§ Pedido apresentado a: Indique se cada uma das afirmações seguintes está de acordo com o excerto sobre a Administração independente, respondendo sim ou não e citando textualmente as palavras decisivas: (i) a independência destas entidades administrativas decorre de uma imposição constitucional; (ii) o ministério responsável pode somente solicitar informações e documentação; (iii) para o Professor Vital Moreira, a relação entre as várias estruturas da Administração direta é de hierarquia.

═════ Excerto

A independência destas
entidades administrativas não resulta de qualquer imposição constitucional, é
uma opção reversível e não impede que as mesmas sejam “associadas a um
ministério”, denominado “ministério responsável” (artigo 9º) que pode somente
solicitar informações e documentação.
Distinção entre Administração
Independente e Administração Direta
Para o Professor Vital
Moreira, podemos definir Administração Direta como uma “atividade
administrativa levada a cabo diretamente pelos próprios serviços
administrativos do Estado, sob a direção do Governo, que é o órgão superior da
Administração pública estadual, embora repartida por tantos departamentos
quantos os ministérios. Os serviços são organizados em forma de pirâmide e a
relação que se estabelece entre as várias estruturas da Administração direta é
uma relação de hierarquia.” O Professor José Lucas Cardoso considera que,
apesar de ambas partilharem da característica de estarem incumbidas da
prossecução de fins do Estado, nos encontramos perante “espécies de
Administração pública” distintas, pois enquanto a Administração direta pode ser
considerada como a natureza da Administração pública no Estado moderno as
restantes espécies de Administração pública resultaram da descentralização de
atribuições do Estado noutras pessoas coletivas de caráter territorial,
associativo ou institucional.
Para uma melhor
compreensão da distinção entre as duas, passarei a enunciar algumas das características
da Administração direta contrapostas às da Administração independente:
·
Unicidade vs.

══════════
═════ Listagem

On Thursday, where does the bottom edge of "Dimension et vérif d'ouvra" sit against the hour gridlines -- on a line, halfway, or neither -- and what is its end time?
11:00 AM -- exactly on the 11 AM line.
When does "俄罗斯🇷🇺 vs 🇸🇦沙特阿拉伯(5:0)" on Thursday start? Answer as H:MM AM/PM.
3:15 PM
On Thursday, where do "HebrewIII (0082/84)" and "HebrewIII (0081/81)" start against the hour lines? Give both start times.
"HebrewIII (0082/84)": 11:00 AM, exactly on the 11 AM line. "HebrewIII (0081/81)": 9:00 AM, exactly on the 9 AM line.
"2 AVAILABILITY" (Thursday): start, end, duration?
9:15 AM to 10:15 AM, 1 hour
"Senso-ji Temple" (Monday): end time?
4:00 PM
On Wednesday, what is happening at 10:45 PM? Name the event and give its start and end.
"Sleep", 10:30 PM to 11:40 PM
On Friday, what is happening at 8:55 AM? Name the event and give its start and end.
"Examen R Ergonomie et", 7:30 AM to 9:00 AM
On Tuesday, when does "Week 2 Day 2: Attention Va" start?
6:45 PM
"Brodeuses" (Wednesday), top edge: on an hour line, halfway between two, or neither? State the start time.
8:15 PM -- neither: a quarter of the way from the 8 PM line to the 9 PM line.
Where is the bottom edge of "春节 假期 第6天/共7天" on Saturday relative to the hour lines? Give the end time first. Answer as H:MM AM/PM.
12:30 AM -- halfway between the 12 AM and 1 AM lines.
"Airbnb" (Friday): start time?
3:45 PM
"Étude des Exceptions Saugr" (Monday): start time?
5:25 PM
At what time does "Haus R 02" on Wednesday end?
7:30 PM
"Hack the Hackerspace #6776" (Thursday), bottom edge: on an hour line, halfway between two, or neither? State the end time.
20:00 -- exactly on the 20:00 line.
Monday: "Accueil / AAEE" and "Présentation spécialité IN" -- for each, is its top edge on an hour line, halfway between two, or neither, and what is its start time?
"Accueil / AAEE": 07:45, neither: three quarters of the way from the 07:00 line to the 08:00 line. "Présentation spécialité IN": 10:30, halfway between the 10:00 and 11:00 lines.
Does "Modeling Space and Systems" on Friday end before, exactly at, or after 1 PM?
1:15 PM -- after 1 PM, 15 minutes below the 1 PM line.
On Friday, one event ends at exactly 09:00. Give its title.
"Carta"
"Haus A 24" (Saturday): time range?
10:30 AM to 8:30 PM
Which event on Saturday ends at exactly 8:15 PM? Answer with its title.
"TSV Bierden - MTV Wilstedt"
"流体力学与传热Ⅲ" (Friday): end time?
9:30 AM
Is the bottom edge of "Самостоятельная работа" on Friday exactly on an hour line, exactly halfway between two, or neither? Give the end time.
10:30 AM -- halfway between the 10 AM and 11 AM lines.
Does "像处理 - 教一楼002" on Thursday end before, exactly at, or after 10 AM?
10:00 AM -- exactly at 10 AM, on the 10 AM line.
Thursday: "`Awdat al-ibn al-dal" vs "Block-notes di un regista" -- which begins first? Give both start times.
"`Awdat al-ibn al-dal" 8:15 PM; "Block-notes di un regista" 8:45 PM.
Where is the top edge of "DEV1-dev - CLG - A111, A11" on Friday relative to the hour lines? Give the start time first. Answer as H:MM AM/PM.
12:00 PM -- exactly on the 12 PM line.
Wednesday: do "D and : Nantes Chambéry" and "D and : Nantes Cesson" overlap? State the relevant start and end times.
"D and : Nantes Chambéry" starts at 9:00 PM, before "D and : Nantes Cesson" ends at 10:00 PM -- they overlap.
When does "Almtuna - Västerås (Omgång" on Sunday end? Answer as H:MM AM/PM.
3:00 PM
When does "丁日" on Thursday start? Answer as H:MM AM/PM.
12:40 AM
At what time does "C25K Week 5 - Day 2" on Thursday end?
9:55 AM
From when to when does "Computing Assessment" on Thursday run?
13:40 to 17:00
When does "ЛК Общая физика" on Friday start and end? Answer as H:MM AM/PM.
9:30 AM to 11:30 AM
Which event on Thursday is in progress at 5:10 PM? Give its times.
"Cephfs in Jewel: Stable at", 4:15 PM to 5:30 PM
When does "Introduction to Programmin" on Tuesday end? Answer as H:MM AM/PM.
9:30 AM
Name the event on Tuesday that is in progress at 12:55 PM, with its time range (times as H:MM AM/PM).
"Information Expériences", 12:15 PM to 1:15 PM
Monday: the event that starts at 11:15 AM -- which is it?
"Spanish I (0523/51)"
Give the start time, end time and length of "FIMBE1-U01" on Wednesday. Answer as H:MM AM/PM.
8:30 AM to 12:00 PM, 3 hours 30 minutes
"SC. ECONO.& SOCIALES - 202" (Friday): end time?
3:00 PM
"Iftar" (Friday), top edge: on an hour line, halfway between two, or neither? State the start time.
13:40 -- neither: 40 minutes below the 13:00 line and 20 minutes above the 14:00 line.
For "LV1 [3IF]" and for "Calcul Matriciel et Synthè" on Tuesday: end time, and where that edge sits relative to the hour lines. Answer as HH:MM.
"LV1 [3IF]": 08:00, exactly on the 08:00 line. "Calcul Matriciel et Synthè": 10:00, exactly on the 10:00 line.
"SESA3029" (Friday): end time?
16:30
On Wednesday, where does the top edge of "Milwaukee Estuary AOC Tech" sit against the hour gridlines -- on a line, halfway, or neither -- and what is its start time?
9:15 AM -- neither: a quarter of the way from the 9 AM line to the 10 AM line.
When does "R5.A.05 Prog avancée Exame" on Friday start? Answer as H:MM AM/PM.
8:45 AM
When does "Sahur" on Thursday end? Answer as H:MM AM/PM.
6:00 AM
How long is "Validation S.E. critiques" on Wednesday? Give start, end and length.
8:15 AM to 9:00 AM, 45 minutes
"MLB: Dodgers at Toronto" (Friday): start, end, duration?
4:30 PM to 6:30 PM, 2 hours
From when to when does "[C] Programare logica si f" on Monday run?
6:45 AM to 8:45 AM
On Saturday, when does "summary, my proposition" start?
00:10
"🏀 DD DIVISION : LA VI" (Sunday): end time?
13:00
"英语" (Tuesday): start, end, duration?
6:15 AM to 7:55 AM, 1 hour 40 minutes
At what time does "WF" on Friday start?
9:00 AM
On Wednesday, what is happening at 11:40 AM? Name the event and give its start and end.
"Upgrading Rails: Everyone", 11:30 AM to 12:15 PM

══════════

§ Pedido apresentado b: Extraia das entradas, sem qualquer alteração, as linhas que começam naquela que contém "(Sunday): end time?" e terminam no final das entradas, incluindo ambas as extremidades.

§ Resposta completa a:
(i) Não: "não resulta de qualquer imposição constitucional".
(ii) Sim: "que pode somente solicitar informações e documentação".
(iii) Sim: "a relação que se estabelece entre as várias estruturas da Administração direta é uma relação de hierarquia".

§ Resposta completa b:
"🏀 DD DIVISION : LA VI" (Sunday): end time?
13:00
"英语" (Tuesday): start, end, duration?
6:15 AM to 7:55 AM, 1 hour 40 minutes
At what time does "WF" on Friday start?
9:00 AM
On Wednesday, what is happening at 11:40 AM? Name the event and give its start and end.
"Upgrading Rails: Everyone", 11:30 AM to 12:15 PM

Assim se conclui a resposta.